#### Requirement
An exact copy of the entries is required, with every image omitted.

Dataset entries:
_ _ _ _ _ _ _

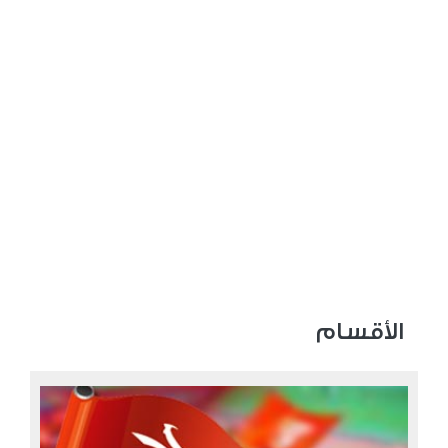
الأقسام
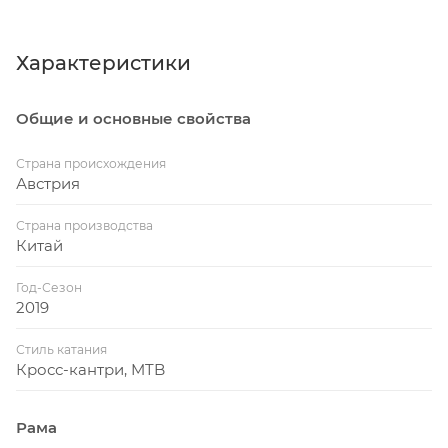
Характеристики
Общие и основные свойства
Страна происхождения
Австрия
Страна производства
Китай
Год-Сезон
2019
Стиль катания
Кросс-кантри, MTB
Рама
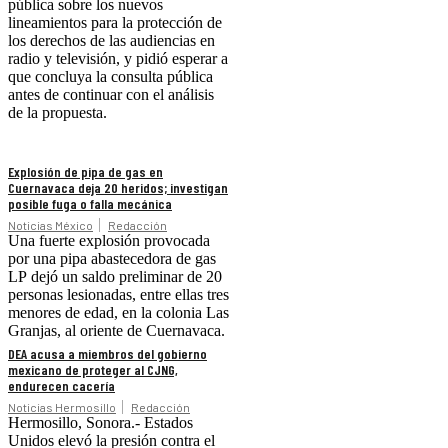
pública sobre los nuevos
lineamientos para la protección de
los derechos de las audiencias en
radio y televisión, y pidió esperar a
que concluya la consulta pública
antes de continuar con el análisis
de la propuesta.
Explosión de pipa de gas en
Cuernavaca deja 20 heridos; investigan
posible fuga o falla mecánica
Noticias México
Redacción
Una fuerte explosión provocada
por una pipa abastecedora de gas
LP dejó un saldo preliminar de 20
personas lesionadas, entre ellas tres
menores de edad, en la colonia Las
Granjas, al oriente de Cuernavaca.
DEA acusa a miembros del gobierno
mexicano de proteger al CJNG,
endurecen cacería
Noticias Hermosillo
Redacción
Hermosillo, Sonora.- Estados
Unidos elevó la presión contra el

_ _ _ _ _ _ _

#### Answer box
الأقسام
Характеристики
Общие и основные свойства
Страна происхождения
Австрия
Страна производства
Китай
Год-Сезон
2019
Стиль катания
Кросс-кантри, MTB
Рама
pública sobre los nuevos
lineamientos para la protección de
los derechos de las audiencias en
radio y televisión, y pidió esperar a
que concluya la consulta pública
antes de continuar con el análisis
de la propuesta.
Explosión de pipa de gas en
Cuernavaca deja 20 heridos; investigan
posible fuga o falla mecánica
Noticias México
Redacción
Una fuerte explosión provocada
por una pipa abastecedora de gas
LP dejó un saldo preliminar de 20
personas lesionadas, entre ellas tres
menores de edad, en la colonia Las
Granjas, al oriente de Cuernavaca.
DEA acusa a miembros del gobierno
mexicano de proteger al CJNG,
endurecen cacería
Noticias Hermosillo
Redacción
Hermosillo, Sonora.- Estados
Unidos elevó la presión contra el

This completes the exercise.